A configuration file is used to define which portions of which Product should be downloaded. If a Dataset is already available locally, it will not be downlaoded again, meaning the tool can be run multiple times to keep the local system up to date with new datasets on the remote server.

It can be run from the command line as datacube-simple-replica, taking an optional parameter of a configuration file.

Provide a configuration file in ~/.datacube.replication.conf in YAML format, or specify an alternate location on the command line.

Command line documentation

datacube-simple-replica

A Simple Data Cube Replication Tool

Connects to a remote Data Cube via SSH, and downloads database records and files to a local file system and database.

Provide a configuration file in ~/.datacube.replication.conf in YAML format, or specify an alternate location on the command line.

For example, the following config will download 3 PQ products for the specified time and space range. Queries are specified the same as when using the API to search for datasets.
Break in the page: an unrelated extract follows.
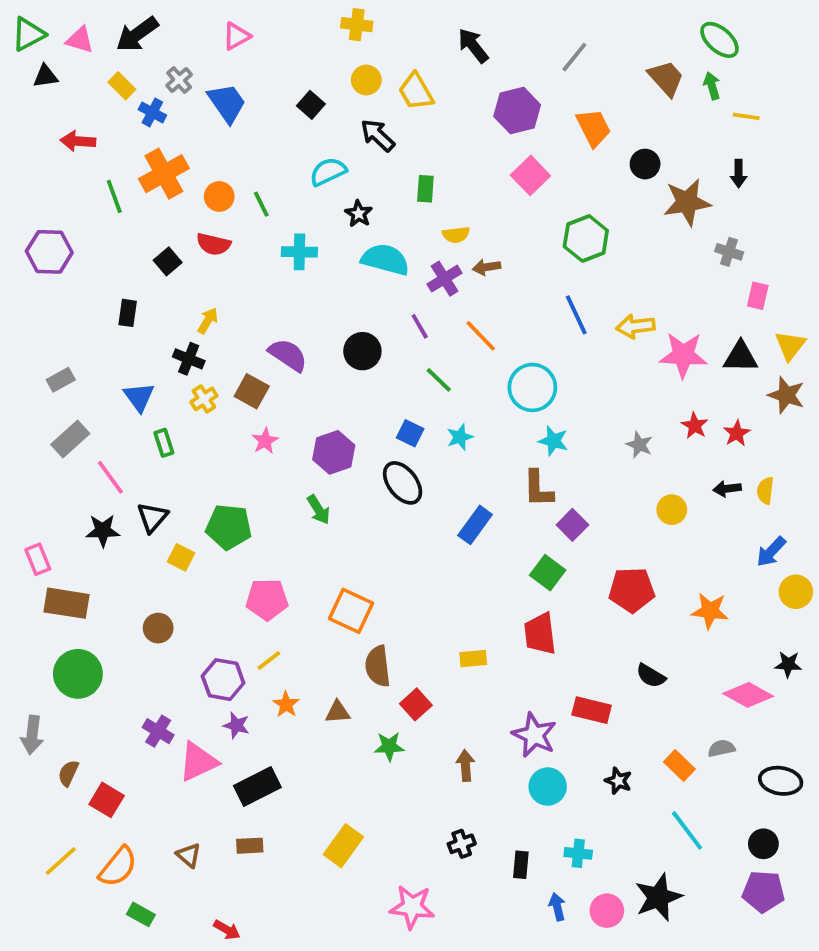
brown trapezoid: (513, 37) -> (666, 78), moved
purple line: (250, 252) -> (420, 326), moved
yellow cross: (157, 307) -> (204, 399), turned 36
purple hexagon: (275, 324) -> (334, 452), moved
remote_host: raijin.nci.org.auo
remote_user: dra547
db_password: xxxxxxxxxxxx
remote_dir: /g/data/
local_dir: C:/datacube/

replicated_data:
- product: ls5_pq_albers
  crs: EPSG:3577
  x: [1200000, 1300000]
  y: [-4200000, -4300000]
  time: [2008-01-01, 2010-01-01]

- product: ls7_pq_albers
  crs: EPSG:3577
  x: [1200000, 1300000]
  y: [-4200000, -4300000]
  time: [2008-01-01, 2010-01-01]

- product: ls8_pq_albers
  crs: EPSG:3577
  x: [1200000, 1300000]
  y: [-4200000, -4300000]
  time: [2008-01-01, 2010-01-01]
datacube-simple-replica [OPTIONS] [CONFIG_PATH]

Options

--version
-v, --verbose

Use multiple times for more verbosity

--log-file <log_file>

Specify log file

-E, --env <env>
-C, --config, --config_file <config>
--log-queries

Print database queries.

Arguments

CONFIG_PATH

Optional argument

Caveats and limitations

  • Remote datacube files and database are accessed via an SSH host that can be logged into without a password, ie. by using local SSH key agent.

  • The remote datacube index must be same version as the local datacube code.